I want everyone to know about what happened to him, and how. The facts of his death--the mechanism--befuddle people. Nobody can seem to fathom how a simple punch to the face can kill somebody. Ever since grade school we've been conditioned to believe that a punch results in a bruise, some lost recess time, and in the worst case, for adults, perhaps some legal repercussions that lead to onerous court visits and exhorbitant attorney fees. But very few of us can understand how a punch can claim the life of a healthy man in his mid-twenties.

What if we did understand it? What if every man and woman who came of age in America knew that being punched in the face can cause debilitating neurologic injury? What if, before squaring off to argue with another guy in a bar, a man would think, "Well, I'd better be willing to die if I really want to get into it with him"? How would that degree of knowledge saturation change things?

It's a recognized phenomenon in neurosurgery that head trauma can lead to instant death. Many years ago a neurosurgeon by the name of Genarelli researched head trauma in dogs, and found that a certain percentage of them instantly succumbed upon a cranial insult. The mechanism is presumed to be a sudden autonomic discharge, as if your body heaves all of its adrenaline into the bloodstream at once, and it overcomes the cardiorespiratory system. There's even a term for it: "commotio cerebri," similar to the term commotio cordis that refers to sudden stoppage of the heart from an impact to the chest (a phenomenon that has claimed the lives of many football and baseball players).

Though we know about it in neurosurgery, it doesn't receive much attention. Most of the time the victims plow their cars into walls at high speed and such, so we don't think much of the outcome. However, in a few instances, a simple punch in a simple fist fight is the insult that ends a life. Somehow, in this country, this fact remains a well-kept secret.

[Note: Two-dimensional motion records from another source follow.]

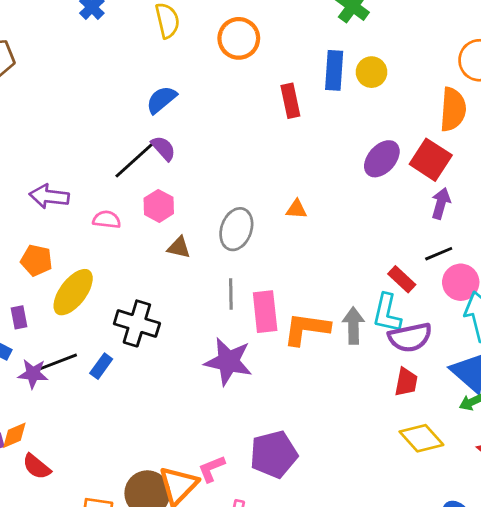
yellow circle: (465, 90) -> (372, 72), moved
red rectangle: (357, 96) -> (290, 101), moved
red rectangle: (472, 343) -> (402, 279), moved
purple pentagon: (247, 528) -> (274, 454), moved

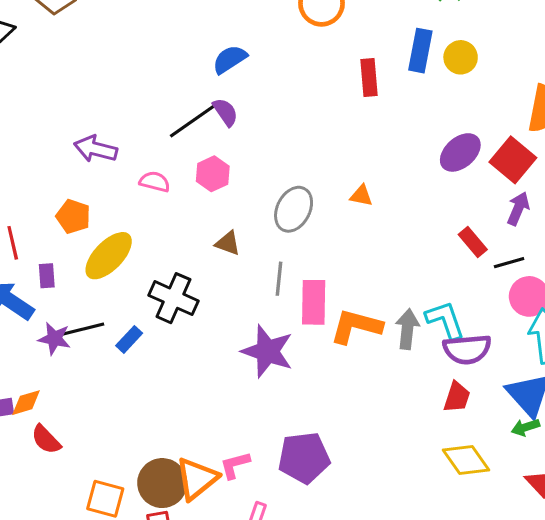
brown triangle: (179, 247) -> (228, 243), moved
red rectangle: (402, 279) -> (473, 242), moved
cyan L-shape: (387, 313) -> (445, 320), turned 141

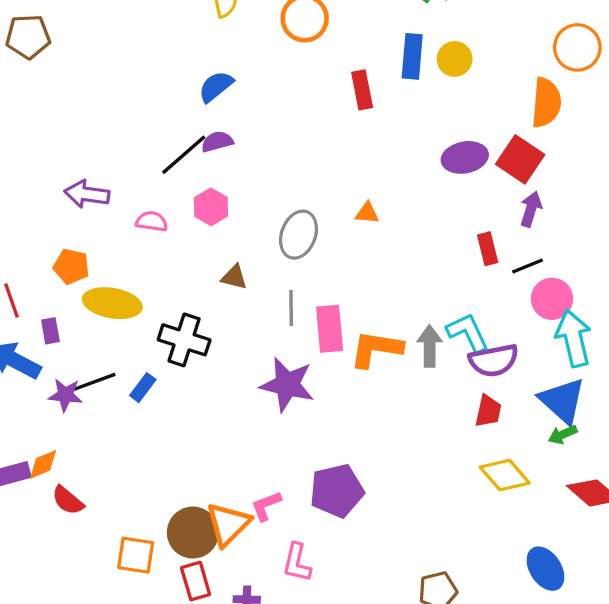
purple semicircle: (225, 112) -> (217, 142), turned -64
purple ellipse: (460, 152) -> (465, 157), turned 36
red rectangle: (473, 242) -> (488, 249), turned 32
yellow ellipse: (109, 256) -> (112, 303), turned 62

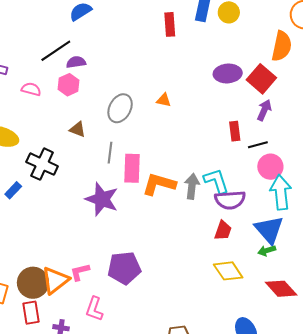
purple semicircle: (217, 142) -> (76, 62), moved

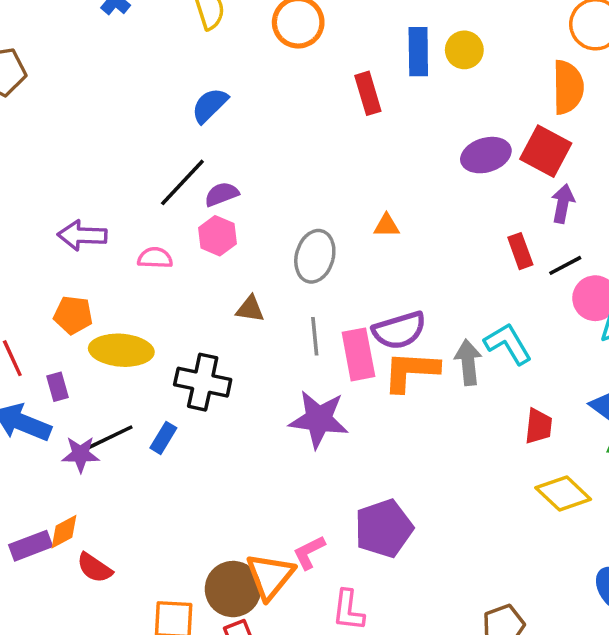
purple semicircle: (230, 200) -> (399, 330), moved

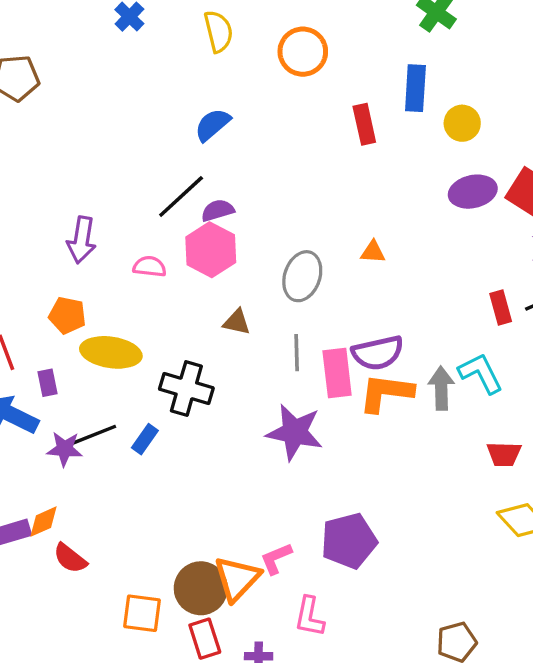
yellow circle: (464, 50) -> (462, 123), moved
purple arrow: (82, 235) -> (82, 240), turned -87
pink hexagon: (217, 236) -> (211, 250), size x1.4
red rectangle: (520, 251) -> (501, 308), moved
red trapezoid: (539, 426) -> (504, 454), turned 81

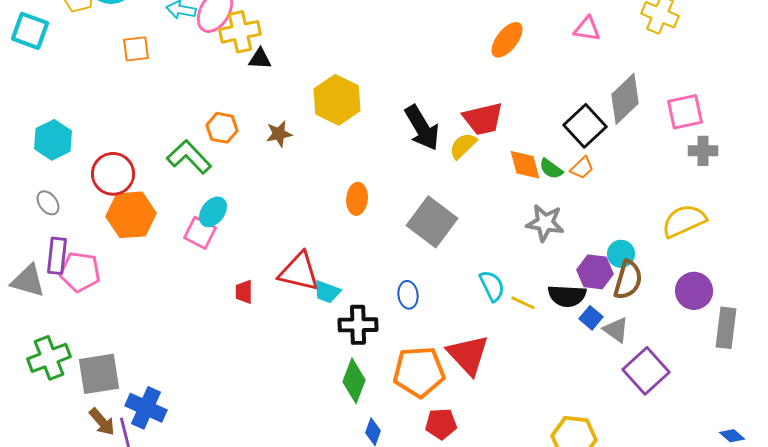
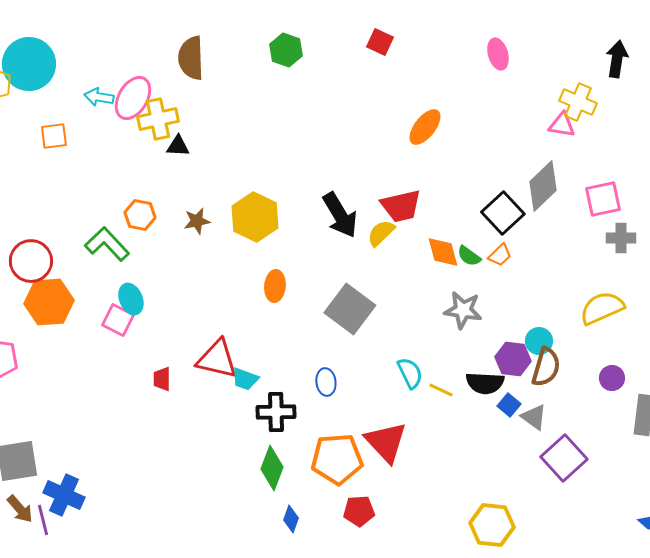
pink triangle: (587, 29) -> (562, 125), moved
yellow hexagon: (337, 100) -> (255, 217), moved
cyan ellipse: (213, 212) -> (131, 299), turned -60
purple circle: (694, 291) -> (612, 378), size x0.7

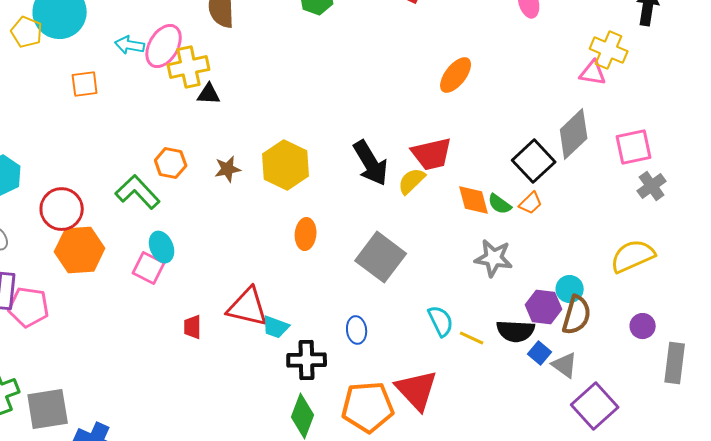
gray cross: (621, 238) -> (652, 186), turned -36

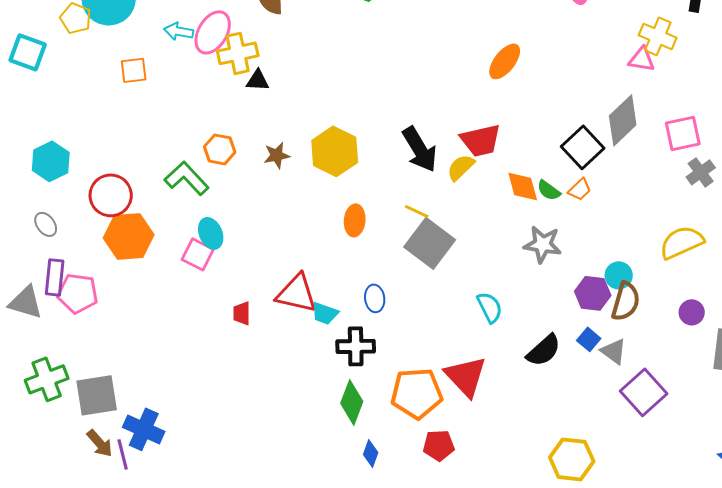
blue ellipse: (357, 330) -> (375, 298), moved
black semicircle: (516, 331) -> (544, 350), moved, turned -45
yellow line: (472, 338) -> (417, 211), moved

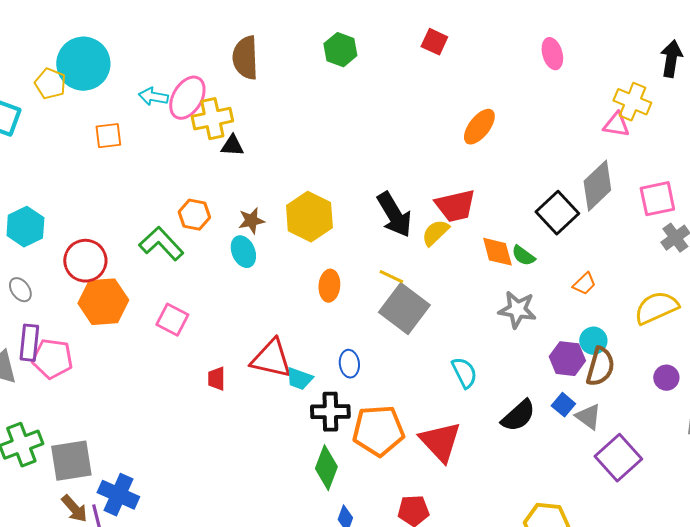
orange trapezoid: (580, 189) -> (584, 284), moved
cyan ellipse: (211, 233) -> (243, 252), moved
orange pentagon: (417, 393) -> (378, 431), moved

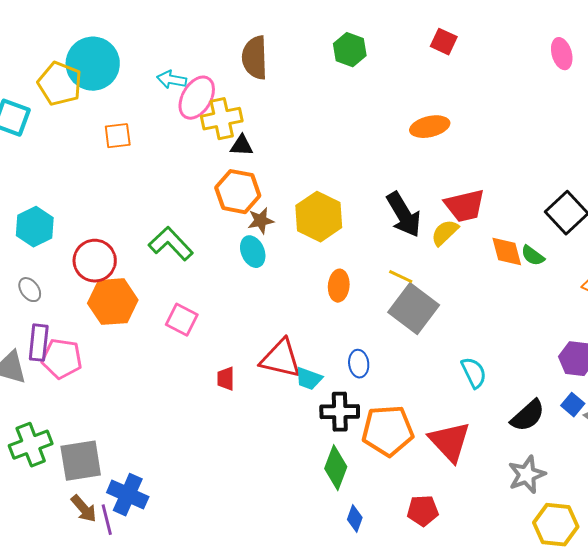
yellow pentagon: (50, 84) -> (60, 84), size x1.4
cyan arrow: (153, 97) -> (172, 80), moved
orange ellipse: (479, 127) -> (430, 127), moved, turned 39
orange hexagon: (194, 215) -> (238, 192), moved, size x1.4
gray star: (517, 310) -> (527, 475), moved, turned -30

In Queensland, Australia, that's not the case. They have a state-sponsored campaign entitled "One Punch Can Kill," because they recognize the risk posed by fighting among the region's youth. So motivated individuals are making an effort to spread the word, to ensure that twenty-somethings don't blithely wander into bars and think that a physical altercation might be, at best, a way to test their manhood, and at worst, a way to get bruised up. In Queensland they want their youths to know that they can die from fighting.

I want the same thing in this country. I want everyone who sets foot on a playground or on a sports field or in a bar to know that they can die if they fight.

In Fight Club-- for some time one of my favorite movies, and indeed a favorite among many a soul-searching young male--Tyler Durden says, "How much can you know about yourself if you've never been in a fight?" I think that question resonates with some young folks in America. But I want them to realize that you might as well ask, "How much can you know about yourself if you've never drunk a liter of antifreeze?" Or, "How much can you know about yourself if you've never fallen off a 7th floor balcony?"

A single punch can kill. Kapali taught us that. If we can spread this knowledge, and if, as a result, just one person who would have died from a punch instead chooses to walk away, Kapali will not have died in vain.

Now I just need to figure out how to educate the entire country.